В 8.00 прибыли в Старую Руссу и три с половиной часа ждали отправки. Только к 17.00 оказались на станции Дно, откуда неожиданно взяли курс на юг. Странные какие-то маневры... Куда же все-таки нас везут? Включаю рацию послушать вечернюю сводку и узнаю, что сегодня освобожден Вильнюс. Ну что ж, очень хорошо: всего из двух столиц союзных республик осталось вышибить фрицев. И все же это просто наваждение какое-то: когда ты в резерве или в дороге, другие освобождают не обычные, рядовые города, а столицы и совершают подвиги... 14 июля

В 5.00 начали разгрузку на глухой станции Чихачево в Калининской области. Пока разгружались и спешно готовились к маршу, от батареи к батарее ходили замполит полка гвардии майор Каневский, парторг полка и штабной писарь с мешком. Маленький, ужасно некрасивый Каневский запускал в мешок руку по самое плечо, извлекал горсть нагрудных гвардейских знаков, отсчитывал нужное количество по строевой записке, и комбаты тут же раздавали их без торжественных речей, так как надо было успеть вручить знаки всему личному составу до начала марша, который ожидался с минуты на минуту.

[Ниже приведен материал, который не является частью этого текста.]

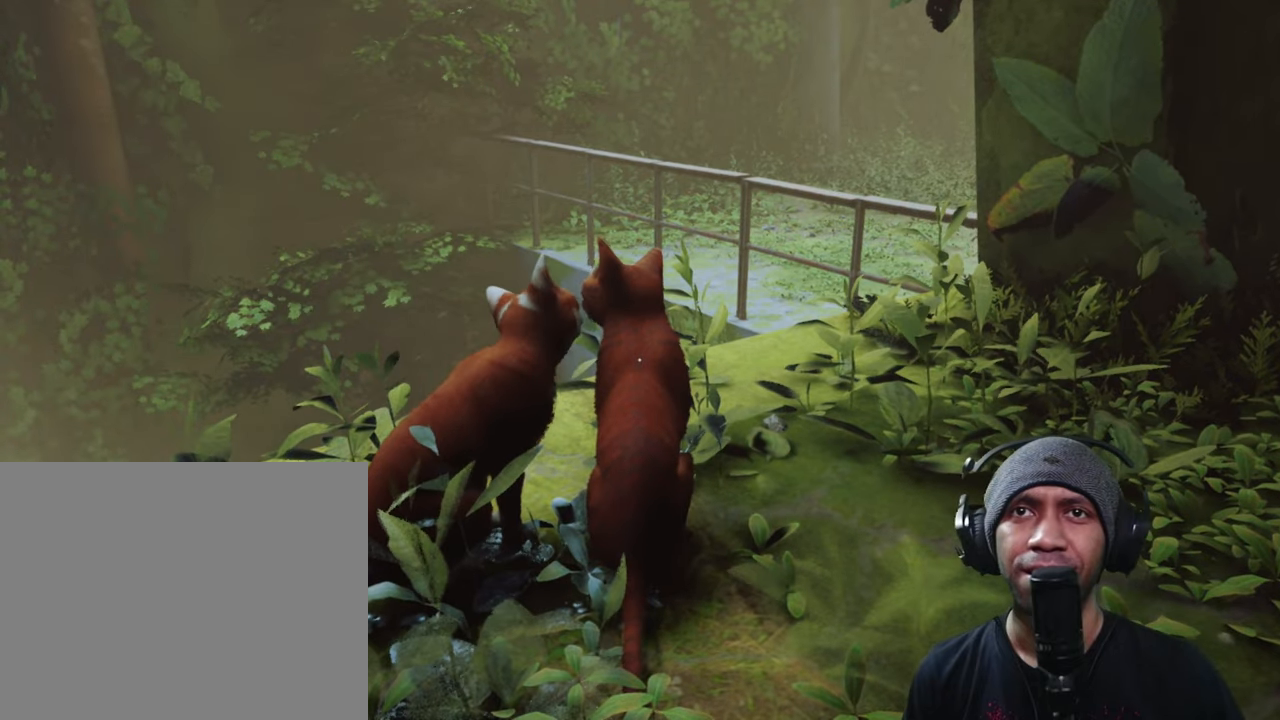
{"buttons": ["R2"], "left_stick": "center", "right_stick": "center", "button_events": []}
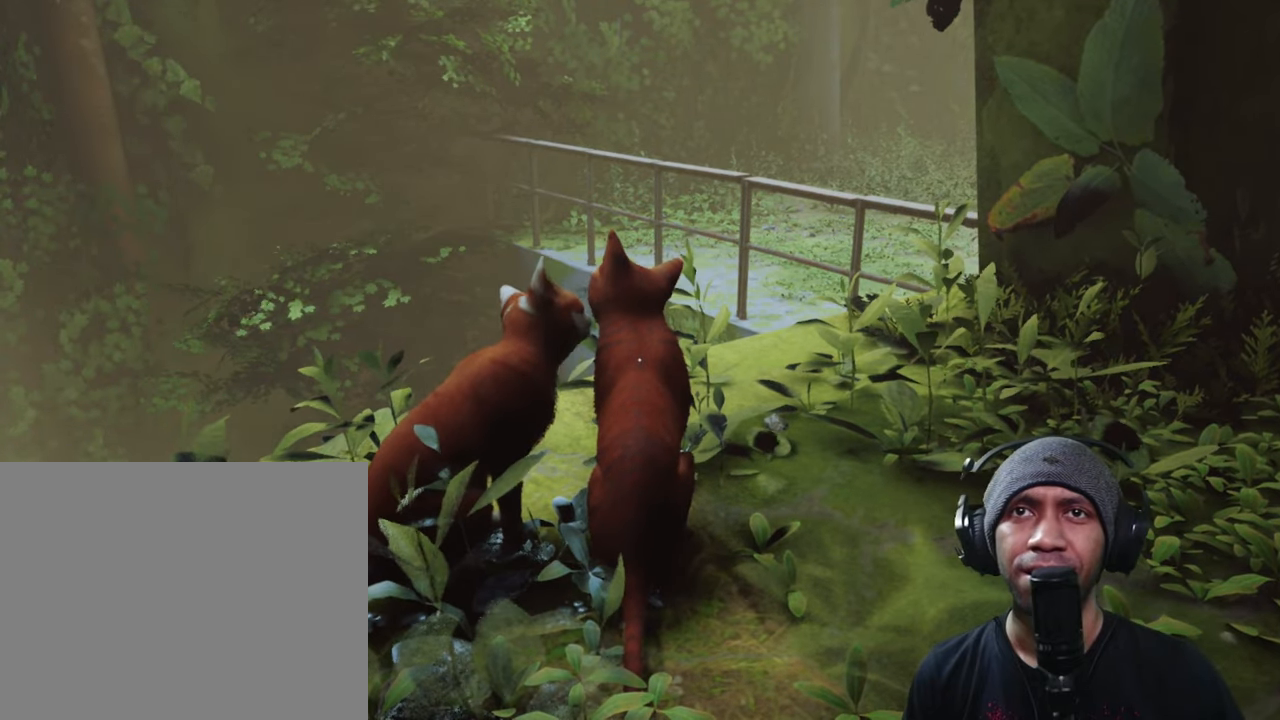
{"buttons": ["R2"], "left_stick": "center", "right_stick": "right", "button_events": []}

В 10.30 мы уже прибыли в район сосредоточения. Без единого отставания. После проверки матчасти торопливо пообедали, обжигаясь, и двинулись на выжидательные. Что это был за марш! Возможно, так требовалось, чтобы дезориентировать [328] противника, но механикам оставалось только ругаться на чем свет стоит. Проблуждали по глинистым совершенно разбитым проселкам, колеи которых доверху наполнены дождевой водой, и по болотам до самой темноты; проезжали через безвестные бедные деревушки, провожаемые восторженными ватажками голоштанных мальчишек. Особенно помучились на замысловато виляющих крутых спусках и подъемах в одной деревне, что перекинулась с берега на берег большого оврага. Надсадно ревут двигатели в заболоченных низинах. Небо хмурится все больше, надвигается гроза. Вскоре начался сильный дождь, колонна боевых машин еще не успела переползти широкий мокрый, подозрительный луг. Помня прошлогоднее трехдневное сидение под Багвою на Украине, выбираю ориентиром соломенную мохнатую крышу, торчащую над буфом по ту сторону дола, и, не притрагиваясь к рычагам, на ровном газу медленно веду машину. Несколько наших ИСУ все-таки увязли. И тут разразилась страшная гроза, крупный частый дождь перешел в ливень, видимость пропала. Машины бесцельно, точно слепые котята, рыскали в густой тьме, рассекаемой то ближе, то вдали голубоватыми стрелами молний. Комбат наш Березовский (он облюбовал мою машину) весь изнервничался, начал дергаться, и мне пришлось его успокаивать. На свою голову я проявил инициативу в розыске машин нашей батареи, которые разбрелись кто в лес, кто по дрова, и комбат, кажется, готов был гонять мою несчастную самоходку до самого утра. 15 июля

Но в час ночи, устав до полного изнеможения при вытаскивании застрявших самоходок, я сердито заявил ему, что сажать свою машину не намерен, что надо хоть ее приберечь, чтобы завтра было чем дергать остальные, и посоветовал срочно передать по рации приказ на все машины батареи: стоять на месте до света. Тем более что ночи пока еще коротки.

Когда стало достаточно светло, выяснилось, что, кроме засевших, в полку имеются даже аварийные машины. Что ж дальше-то будет?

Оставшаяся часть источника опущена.